Inflammatory bone loss and signaling pathways in periodontitis: mechanistic insights and emerging therapeutic strategies.

Bone resorption is a vital physiological process that enables skeletal remodeling, maintenance, and adaptation to mechanical forces throughout life. While tightly regulated under the physiological state, its dysregulation contributes to pathological conditions such as osteoporosis, rheumatoid arthritis, and periodontitis. Periodontitis is a highly prevalent chronic inflammatory disease driven by dysbiotic biofilms that disrupt the oral microbiome, leading to the progressive breakdown of the periodontal ligament, cementum, and alveolar bone and ultimately resulting in tooth loss.
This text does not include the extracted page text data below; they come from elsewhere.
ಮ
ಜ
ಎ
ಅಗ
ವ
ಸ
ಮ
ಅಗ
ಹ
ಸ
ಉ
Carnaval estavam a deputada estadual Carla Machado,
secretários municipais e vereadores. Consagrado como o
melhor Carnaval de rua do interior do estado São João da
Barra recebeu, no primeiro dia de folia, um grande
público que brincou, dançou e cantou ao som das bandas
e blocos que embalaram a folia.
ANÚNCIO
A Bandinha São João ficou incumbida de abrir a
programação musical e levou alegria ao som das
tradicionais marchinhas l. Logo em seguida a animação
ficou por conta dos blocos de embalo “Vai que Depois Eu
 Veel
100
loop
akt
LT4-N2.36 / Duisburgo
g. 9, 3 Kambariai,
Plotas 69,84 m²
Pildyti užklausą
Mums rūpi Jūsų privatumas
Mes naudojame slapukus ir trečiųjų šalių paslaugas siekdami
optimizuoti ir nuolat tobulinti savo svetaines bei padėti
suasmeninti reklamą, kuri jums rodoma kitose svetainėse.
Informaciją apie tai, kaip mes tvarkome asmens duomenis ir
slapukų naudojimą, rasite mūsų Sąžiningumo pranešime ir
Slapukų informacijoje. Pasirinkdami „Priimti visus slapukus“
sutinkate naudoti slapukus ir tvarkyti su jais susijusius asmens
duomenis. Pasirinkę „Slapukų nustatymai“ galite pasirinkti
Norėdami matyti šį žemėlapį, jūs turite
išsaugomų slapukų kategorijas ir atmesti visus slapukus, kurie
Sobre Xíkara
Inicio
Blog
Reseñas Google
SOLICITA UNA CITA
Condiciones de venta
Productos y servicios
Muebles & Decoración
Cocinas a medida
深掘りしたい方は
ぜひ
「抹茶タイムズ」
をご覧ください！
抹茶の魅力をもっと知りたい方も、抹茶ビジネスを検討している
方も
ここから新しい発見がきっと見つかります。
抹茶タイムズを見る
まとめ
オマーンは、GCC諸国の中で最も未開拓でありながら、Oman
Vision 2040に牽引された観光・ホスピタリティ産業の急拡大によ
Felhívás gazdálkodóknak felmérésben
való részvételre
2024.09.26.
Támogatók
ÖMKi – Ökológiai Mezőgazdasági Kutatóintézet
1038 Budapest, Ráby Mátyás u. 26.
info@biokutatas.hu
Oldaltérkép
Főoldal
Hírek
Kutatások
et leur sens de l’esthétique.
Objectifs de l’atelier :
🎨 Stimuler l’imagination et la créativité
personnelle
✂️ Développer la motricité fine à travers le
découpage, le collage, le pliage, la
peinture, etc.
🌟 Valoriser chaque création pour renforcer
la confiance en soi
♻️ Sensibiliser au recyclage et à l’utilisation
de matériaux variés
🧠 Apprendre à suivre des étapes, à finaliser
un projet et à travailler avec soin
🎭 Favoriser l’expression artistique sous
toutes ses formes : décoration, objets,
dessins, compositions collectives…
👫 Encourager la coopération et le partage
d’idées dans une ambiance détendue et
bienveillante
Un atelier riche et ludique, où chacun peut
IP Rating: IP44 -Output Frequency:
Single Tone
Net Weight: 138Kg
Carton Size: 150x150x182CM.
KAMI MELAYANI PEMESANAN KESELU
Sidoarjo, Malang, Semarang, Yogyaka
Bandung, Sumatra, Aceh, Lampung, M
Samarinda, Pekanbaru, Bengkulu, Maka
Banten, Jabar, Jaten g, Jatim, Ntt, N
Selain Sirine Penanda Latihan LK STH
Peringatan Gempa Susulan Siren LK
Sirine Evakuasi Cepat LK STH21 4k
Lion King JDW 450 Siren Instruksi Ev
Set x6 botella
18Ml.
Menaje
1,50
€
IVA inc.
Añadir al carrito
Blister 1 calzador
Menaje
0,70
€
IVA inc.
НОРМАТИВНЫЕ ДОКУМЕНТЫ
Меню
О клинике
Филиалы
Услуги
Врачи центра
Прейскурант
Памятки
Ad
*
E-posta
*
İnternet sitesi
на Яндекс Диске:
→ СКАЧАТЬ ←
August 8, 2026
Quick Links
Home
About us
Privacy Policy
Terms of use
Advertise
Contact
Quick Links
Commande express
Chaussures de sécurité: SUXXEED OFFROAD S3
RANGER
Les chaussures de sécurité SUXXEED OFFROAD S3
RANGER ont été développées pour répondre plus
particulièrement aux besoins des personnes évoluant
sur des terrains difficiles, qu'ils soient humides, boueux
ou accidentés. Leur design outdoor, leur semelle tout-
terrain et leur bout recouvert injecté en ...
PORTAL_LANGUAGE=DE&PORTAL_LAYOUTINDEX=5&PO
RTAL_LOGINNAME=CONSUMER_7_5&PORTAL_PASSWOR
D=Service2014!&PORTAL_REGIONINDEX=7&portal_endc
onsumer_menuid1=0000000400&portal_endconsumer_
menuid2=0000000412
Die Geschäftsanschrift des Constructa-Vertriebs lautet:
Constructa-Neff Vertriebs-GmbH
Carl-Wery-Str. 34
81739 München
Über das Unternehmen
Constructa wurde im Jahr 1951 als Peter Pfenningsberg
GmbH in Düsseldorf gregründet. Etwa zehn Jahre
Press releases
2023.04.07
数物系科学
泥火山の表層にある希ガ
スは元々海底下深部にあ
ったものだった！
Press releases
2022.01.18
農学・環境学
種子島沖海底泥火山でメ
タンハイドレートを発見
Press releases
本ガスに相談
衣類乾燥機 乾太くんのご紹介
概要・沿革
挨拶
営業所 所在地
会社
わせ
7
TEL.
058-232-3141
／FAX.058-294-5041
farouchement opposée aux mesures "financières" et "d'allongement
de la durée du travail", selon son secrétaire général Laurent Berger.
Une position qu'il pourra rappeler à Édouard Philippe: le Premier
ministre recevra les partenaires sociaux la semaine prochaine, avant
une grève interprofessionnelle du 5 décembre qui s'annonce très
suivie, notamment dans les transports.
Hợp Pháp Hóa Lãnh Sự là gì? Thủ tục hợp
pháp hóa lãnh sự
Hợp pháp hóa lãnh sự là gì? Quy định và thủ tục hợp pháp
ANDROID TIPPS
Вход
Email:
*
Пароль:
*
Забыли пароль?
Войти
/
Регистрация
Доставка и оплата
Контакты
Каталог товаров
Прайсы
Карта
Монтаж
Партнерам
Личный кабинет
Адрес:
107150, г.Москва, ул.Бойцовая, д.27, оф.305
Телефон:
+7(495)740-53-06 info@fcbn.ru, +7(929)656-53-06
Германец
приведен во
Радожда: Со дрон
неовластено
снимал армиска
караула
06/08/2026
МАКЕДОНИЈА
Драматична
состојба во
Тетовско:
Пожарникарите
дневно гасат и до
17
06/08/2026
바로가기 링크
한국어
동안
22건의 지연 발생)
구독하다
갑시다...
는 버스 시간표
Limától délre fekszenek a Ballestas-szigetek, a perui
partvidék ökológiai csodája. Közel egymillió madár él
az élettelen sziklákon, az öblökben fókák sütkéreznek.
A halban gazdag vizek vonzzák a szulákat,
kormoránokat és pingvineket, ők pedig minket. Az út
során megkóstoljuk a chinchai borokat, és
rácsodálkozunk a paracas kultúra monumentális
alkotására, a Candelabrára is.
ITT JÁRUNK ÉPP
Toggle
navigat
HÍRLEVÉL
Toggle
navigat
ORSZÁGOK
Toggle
This review outlines the molecular and cellular mechanisms underlying periodontitis, focusing on osteoclastogenesis, the differentiation and activation of osteoclasts, the primary mediators of bone resorption. Key transcriptional regulators, including NFATc1, c-Fos, and c-Src are discussed alongside major signaling pathways such as Mitogen Activated Protein Kinase (MAPK), Janus Tyrosine Kinase/Signal Transducer and Activator of Transcription (JAK/STAT), Nuclear Factor Kappa B (NF-κB), and Phosphoinositide 3-kinase (PI3K)/Akt, to elucidate their roles in the initiation and progression of periodontal bone loss. These pathways orchestrate the inflammatory response and osteoclast activity, underscoring their relevance in periodontitis and other osteolytic conditions. Hallmark features of periodontitis, including chronic inflammation, immune dysregulation, and tissue destruction are highlighted, with emphasis on current and emerging therapeutic strategies targeting these molecular pathways. Special attention is given to small molecules, biologics, and natural compounds that have the potential to modulate key signaling pathways. Although advances in understanding these mechanisms have identified promising therapeutic targets, translation into effective clinical interventions remains challenging. Continued research into regulating bone-resorptive signaling pathways is essential for developing more effective treatments for periodontitis and related inflammatory bone diseases.